WORK ITEM:
Render the portion of the material that begins with the line containing "We Secure Your Data Like No One" and ends with the line containing "step-back into that." as a JSON list of strings, one string per line, omitting any blank lines.
(RAW DATA begins)
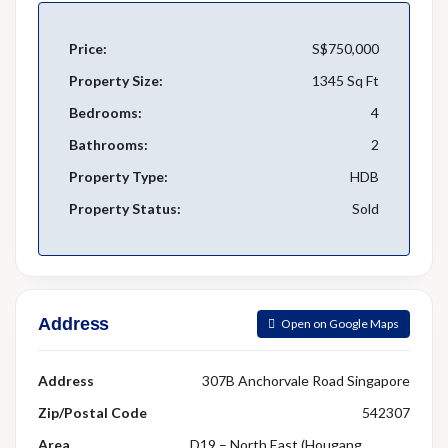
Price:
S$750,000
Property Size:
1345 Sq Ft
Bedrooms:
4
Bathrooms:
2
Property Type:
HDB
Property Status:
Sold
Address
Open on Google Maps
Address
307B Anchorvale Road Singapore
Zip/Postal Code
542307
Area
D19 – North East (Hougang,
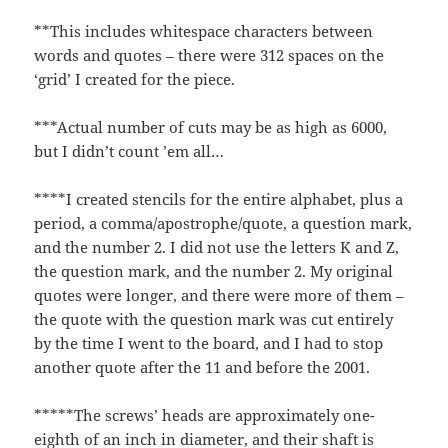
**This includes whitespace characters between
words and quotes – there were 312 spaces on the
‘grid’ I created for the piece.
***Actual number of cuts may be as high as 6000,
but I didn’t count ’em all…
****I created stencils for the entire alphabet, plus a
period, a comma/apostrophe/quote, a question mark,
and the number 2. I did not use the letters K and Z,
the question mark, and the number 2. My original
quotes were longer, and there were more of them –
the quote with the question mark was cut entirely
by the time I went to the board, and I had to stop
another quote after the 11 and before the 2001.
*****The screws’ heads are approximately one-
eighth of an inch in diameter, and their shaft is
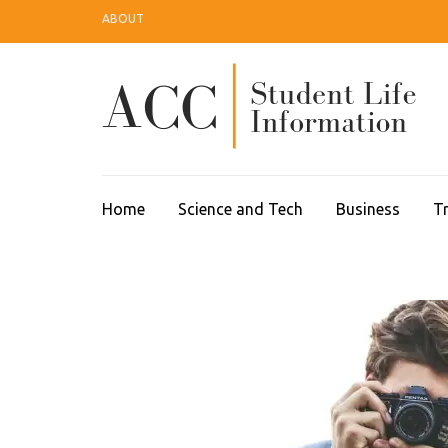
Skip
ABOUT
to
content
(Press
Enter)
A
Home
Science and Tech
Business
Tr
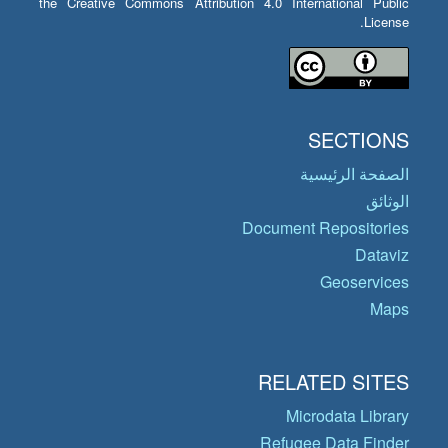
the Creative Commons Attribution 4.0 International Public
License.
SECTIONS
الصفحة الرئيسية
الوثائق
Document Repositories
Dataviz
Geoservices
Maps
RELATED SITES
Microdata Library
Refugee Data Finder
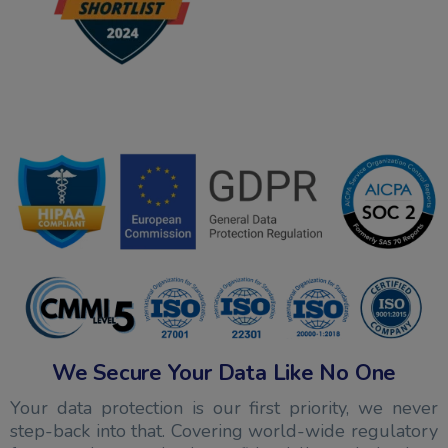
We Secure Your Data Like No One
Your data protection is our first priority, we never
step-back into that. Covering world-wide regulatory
(RAW DATA ends)
(RAW DATA begins)
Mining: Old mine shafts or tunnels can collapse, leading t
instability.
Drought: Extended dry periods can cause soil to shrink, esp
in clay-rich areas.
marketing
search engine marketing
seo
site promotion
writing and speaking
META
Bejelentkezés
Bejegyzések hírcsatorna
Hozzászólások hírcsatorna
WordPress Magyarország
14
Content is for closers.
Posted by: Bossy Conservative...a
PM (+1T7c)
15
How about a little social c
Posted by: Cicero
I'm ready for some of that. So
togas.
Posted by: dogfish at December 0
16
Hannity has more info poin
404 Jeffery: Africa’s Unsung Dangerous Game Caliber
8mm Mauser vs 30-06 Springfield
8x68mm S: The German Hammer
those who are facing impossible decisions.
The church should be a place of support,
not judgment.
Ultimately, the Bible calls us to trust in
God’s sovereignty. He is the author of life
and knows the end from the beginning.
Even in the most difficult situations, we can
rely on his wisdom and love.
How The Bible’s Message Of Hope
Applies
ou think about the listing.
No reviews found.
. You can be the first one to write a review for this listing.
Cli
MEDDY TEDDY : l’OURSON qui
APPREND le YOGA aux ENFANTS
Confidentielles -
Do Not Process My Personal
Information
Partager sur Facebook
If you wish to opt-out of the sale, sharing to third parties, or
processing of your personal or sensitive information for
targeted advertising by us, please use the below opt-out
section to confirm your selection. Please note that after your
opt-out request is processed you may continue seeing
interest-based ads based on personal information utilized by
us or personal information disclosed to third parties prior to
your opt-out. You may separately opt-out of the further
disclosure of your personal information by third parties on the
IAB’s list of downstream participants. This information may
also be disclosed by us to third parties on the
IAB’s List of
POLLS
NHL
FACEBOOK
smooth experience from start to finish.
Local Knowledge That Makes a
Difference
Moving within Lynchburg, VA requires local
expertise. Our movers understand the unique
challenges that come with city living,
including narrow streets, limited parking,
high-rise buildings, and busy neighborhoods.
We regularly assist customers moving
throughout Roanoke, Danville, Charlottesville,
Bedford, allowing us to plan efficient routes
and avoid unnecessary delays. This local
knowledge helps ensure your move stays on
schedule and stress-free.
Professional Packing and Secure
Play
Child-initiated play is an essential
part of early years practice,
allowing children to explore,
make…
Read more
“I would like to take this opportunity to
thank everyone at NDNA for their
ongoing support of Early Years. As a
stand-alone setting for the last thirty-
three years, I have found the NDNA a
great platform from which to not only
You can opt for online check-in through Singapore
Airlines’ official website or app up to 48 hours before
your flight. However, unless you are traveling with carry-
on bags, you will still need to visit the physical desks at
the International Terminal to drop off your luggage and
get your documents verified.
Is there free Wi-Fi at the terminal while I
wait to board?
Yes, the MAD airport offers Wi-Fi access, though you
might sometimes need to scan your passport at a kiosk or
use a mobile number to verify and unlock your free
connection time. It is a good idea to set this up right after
(RAW DATA ends)
(RAW DATA begins)
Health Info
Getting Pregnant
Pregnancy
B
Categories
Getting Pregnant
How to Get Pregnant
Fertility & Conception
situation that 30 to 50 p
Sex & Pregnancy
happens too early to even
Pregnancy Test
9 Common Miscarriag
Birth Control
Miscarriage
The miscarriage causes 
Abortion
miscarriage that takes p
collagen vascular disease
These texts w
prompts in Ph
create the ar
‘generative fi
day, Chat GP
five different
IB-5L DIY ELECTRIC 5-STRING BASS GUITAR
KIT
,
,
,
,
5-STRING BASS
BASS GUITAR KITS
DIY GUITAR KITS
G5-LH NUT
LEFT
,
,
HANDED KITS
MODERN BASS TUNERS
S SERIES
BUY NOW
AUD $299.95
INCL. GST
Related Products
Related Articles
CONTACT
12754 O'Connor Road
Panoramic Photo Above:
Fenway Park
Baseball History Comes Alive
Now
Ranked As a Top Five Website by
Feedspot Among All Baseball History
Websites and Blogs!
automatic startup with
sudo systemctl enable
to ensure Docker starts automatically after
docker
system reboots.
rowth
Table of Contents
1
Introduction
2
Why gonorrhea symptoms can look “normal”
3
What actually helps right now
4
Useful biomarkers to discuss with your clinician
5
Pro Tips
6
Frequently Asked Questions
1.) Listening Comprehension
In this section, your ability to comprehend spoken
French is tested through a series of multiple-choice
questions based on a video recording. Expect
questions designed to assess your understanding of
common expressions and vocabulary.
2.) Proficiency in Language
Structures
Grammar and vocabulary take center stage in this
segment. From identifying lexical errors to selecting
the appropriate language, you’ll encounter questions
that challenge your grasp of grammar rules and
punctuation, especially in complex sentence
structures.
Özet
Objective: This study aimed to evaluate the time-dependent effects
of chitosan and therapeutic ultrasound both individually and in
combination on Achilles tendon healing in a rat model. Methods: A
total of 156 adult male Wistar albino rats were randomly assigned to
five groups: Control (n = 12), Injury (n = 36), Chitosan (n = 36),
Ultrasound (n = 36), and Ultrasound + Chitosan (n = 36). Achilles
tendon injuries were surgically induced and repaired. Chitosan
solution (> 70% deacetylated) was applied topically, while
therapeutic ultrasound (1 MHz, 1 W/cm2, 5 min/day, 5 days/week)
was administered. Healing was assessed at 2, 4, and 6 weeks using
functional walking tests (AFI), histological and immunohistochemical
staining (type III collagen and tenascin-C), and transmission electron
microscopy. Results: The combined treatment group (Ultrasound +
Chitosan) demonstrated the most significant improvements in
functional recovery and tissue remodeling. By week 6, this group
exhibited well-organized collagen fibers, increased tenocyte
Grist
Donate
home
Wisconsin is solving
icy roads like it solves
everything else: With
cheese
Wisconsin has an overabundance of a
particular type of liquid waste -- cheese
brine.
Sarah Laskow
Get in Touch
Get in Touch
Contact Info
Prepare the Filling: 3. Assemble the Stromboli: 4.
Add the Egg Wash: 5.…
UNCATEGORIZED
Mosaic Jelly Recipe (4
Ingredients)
(RAW DATA ends)
TASK RESPONSE:
[
  "We Secure Your Data Like No One",
  "Your data protection is our first priority, we never",
  "step-back into that. Covering world-wide regulatory"
]